Another study⁽⁷⁾ did not distinguish among various techniques for AC, including MHI, and rather clustered them together as respiratory physical therapy. The results demonstrated significant improvements in TV, respiratory system compliance, and pulmonary resistance in some participants when respiratory physical therapy was compared to intratracheal aspiration.

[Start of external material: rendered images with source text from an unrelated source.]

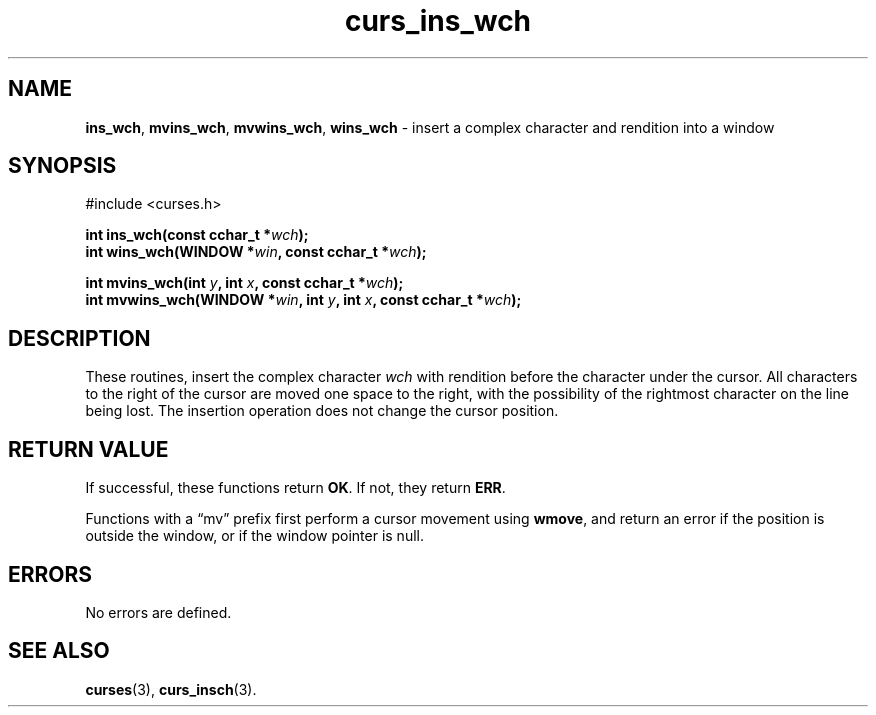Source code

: .\" $OpenBSD: curs_ins_wch.3,v 1.1 2010/09/06 17:26:17 nicm Exp $
.\"***************************************************************************
.\" Copyright 2019-2021,2022 Thomas E. Dickey                                *
.\" Copyright 2002-2010,2017 Free Software Foundation, Inc.                  *
.\"                                                                          *
.\" Permission is hereby granted, free of charge, to any person obtaining a  *
.\" copy of this software and associated documentation files (the            *
.\" "Software"), to deal in the Software without restriction, including      *
.\" without limitation the rights to use, copy, modify, merge, publish,      *
.\" distribute, distribute with modifications, sublicense, and/or sell       *
.\" copies of the Software, and to permit persons to whom the Software is    *
.\" furnished to do so, subject to the following conditions:                 *
.\"                                                                          *
.\" The above copyright notice and this permission notice shall be included  *
.\" in all copies or substantial portions of the Software.                   *
.\"                                                                          *
.\" THE SOFTWARE IS PROVIDED "AS IS", WITHOUT WARRANTY OF ANY KIND, EXPRESS  *
.\" OR IMPLIED, INCLUDING BUT NOT LIMITED TO THE WARRANTIES OF               *
.\" MERCHANTABILITY, FITNESS FOR A PARTICULAR PURPOSE AND NONINFRINGEMENT.   *
.\" IN NO EVENT SHALL THE ABOVE COPYRIGHT HOLDERS BE LIABLE FOR ANY CLAIM,   *
.\" DAMAGES OR OTHER LIABILITY, WHETHER IN AN ACTION OF CONTRACT, TORT OR    *
.\" OTHERWISE, ARISING FROM, OUT OF OR IN CONNECTION WITH THE SOFTWARE OR    *
.\" THE USE OR OTHER DEALINGS IN THE SOFTWARE.                               *
.\"                                                                          *
.\" Except as contained in this notice, the name(s) of the above copyright   *
.\" holders shall not be used in advertising or otherwise to promote the     *
.\" sale, use or other dealings in this Software without prior written       *
.\" authorization.                                                           *
.\"***************************************************************************
.\"
.\" $Id: curs_ins_wch.3,v 1.1 2010/09/06 17:26:17 nicm Exp $
.TH curs_ins_wch 3 2022-02-12 "ncurses 6.4" "Library calls"
.ie \n(.g .ds `` \(lq
.el       .ds `` ``
.ie \n(.g .ds '' \(rq
.el       .ds '' ''
.SH NAME
\fBins_wch\fP,
\fBmvins_wch\fP,
\fBmvwins_wch\fP,
\fBwins_wch\fP \- insert a complex character and rendition into a window
.SH SYNOPSIS
#include <curses.h>
.sp
\fBint ins_wch(const cchar_t *\fIwch\fB);\fR
.br
\fBint wins_wch(WINDOW *\fIwin\fB, const cchar_t *\fIwch\fB);\fR
.sp
\fBint mvins_wch(int \fIy\fB, int \fIx\fB, const cchar_t *\fIwch\fB);\fR
.br
\fBint mvwins_wch(WINDOW *\fIwin\fB, int \fIy\fB, int \fIx\fB, const cchar_t *\fIwch\fB);\fR
.SH DESCRIPTION
These routines, insert the complex character \fIwch\fP with rendition
before the character under the cursor.
All characters to the right of the cursor are moved one space to the right,
with the possibility of the rightmost character on the line being lost.
The insertion operation does not change the cursor position.
.SH RETURN VALUE
If successful, these functions return \fBOK\fP.
If not, they return \fBERR\fP.
.PP
Functions with a \*(``mv\*('' prefix first perform a cursor movement using
\fBwmove\fP, and return an error if the position is outside the window,
or if the window pointer is null.
.SH ERRORS
No errors are defined.
.SH SEE ALSO
\fBcurses\fP(3),
\fBcurs_insch\fP(3).
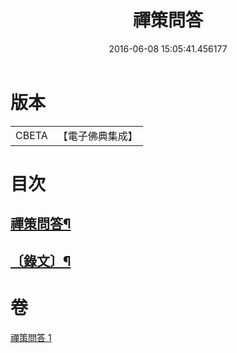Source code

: #+TITLE: 禪策問答 
#+DATE: 2016-06-08 15:05:41.456177

* 版本
 |     CBETA|【電子佛典集成】|

* 目次
** [[file:KR6v0003_001.txt::001-0045a2][禪策問答¶]]
** [[file:KR6v0003_001.txt::001-0045a21][〔錄文〕¶]]

* 卷
[[file:KR6v0003_001.txt][禪策問答 1]]

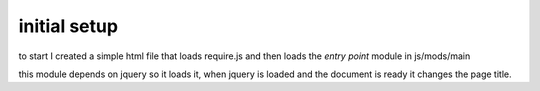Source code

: initial setup
=============

to start I created a simple html file that loads require.js and
then loads the *entry point* module in js/mods/main

this module depends on jquery so it loads it, when jquery is loaded
and the document is ready it changes the page title.

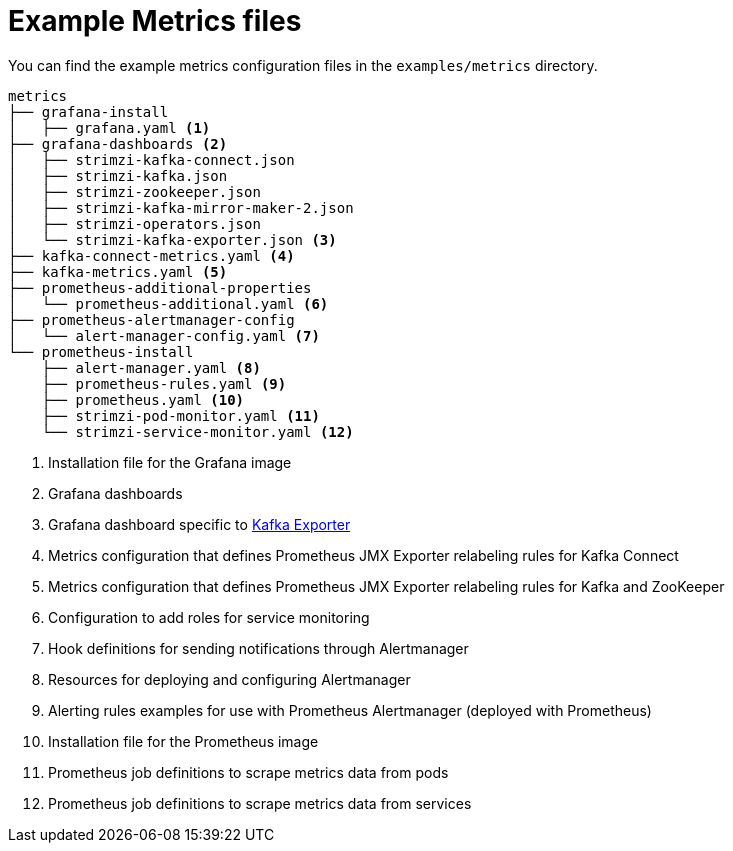 
// This assembly is included in the following assemblies:
//
// assembly-metrics-setup.adoc
[id='ref-metrics-config-files-{context}']

= Example Metrics files

You can find the example metrics configuration files in the `examples/metrics` directory.

[source]
--
metrics
├── grafana-install
│   ├── grafana.yaml <1>
├── grafana-dashboards <2>
│   ├── strimzi-kafka-connect.json
│   ├── strimzi-kafka.json
│   ├── strimzi-zookeeper.json
│   ├── strimzi-kafka-mirror-maker-2.json
│   ├── strimzi-operators.json
│   └── strimzi-kafka-exporter.json <3>
├── kafka-connect-metrics.yaml <4>
├── kafka-metrics.yaml <5>
├── prometheus-additional-properties
│   └── prometheus-additional.yaml <6>
├── prometheus-alertmanager-config
│   └── alert-manager-config.yaml <7>
└── prometheus-install
    ├── alert-manager.yaml <8>
    ├── prometheus-rules.yaml <9>
    ├── prometheus.yaml <10>
    ├── strimzi-pod-monitor.yaml <11>
    └── strimzi-service-monitor.yaml <12>
--
<1> Installation file for the Grafana image
<2> Grafana dashboards
<3> Grafana dashboard specific to xref:assembly-kafka-exporter-{context}[Kafka Exporter]
<4> Metrics configuration that defines Prometheus JMX Exporter relabeling rules for Kafka Connect
<5> Metrics configuration that defines Prometheus JMX Exporter relabeling rules for Kafka and ZooKeeper
<6> Configuration to add roles for service monitoring
<7> Hook definitions for sending notifications through Alertmanager
<8> Resources for deploying and configuring Alertmanager
<9> Alerting rules examples for use with Prometheus Alertmanager (deployed with Prometheus)
<10> Installation file for the Prometheus image
<11> Prometheus job definitions to scrape metrics data from pods
<12> Prometheus job definitions to scrape metrics data from services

Following the analysis of three studies conducted in children and the comparison of these results to those of studies in adults, MHI seems to contribute to the mobilization of secretions as a respiratory physical therapy for AC (level of evidence 2C). However, the analyzed studies exhibited some limitations, such as the absence of homogeneous samples and the lack of detailed descriptions of the method used in the application of MHI (especially in the case of the single published randomized controlled study).⁽⁷⁾ In addition, these studies failed to report on the short-, medium-, and long-term hemodynamic effects of MHI. The outcome variables were different in the three analyzed studies (blood gases, pulmonary function, and short-term clinical response), and the study populations and participant ages also differed between reports. Moreover, the investigated diseases were different, which made the analysis of the main outcome difficult.

CONCLUSIONS

Manual hyperinflation appeared useful for AC in the investigated population, although the evidence available in the literature remains insufficient. Therefore, randomized controlled studies are needed to establish the safety and efficacy of manual hyperinflation in pediatric patients. However, manual hyperinflation should be performed by trained physical therapists only.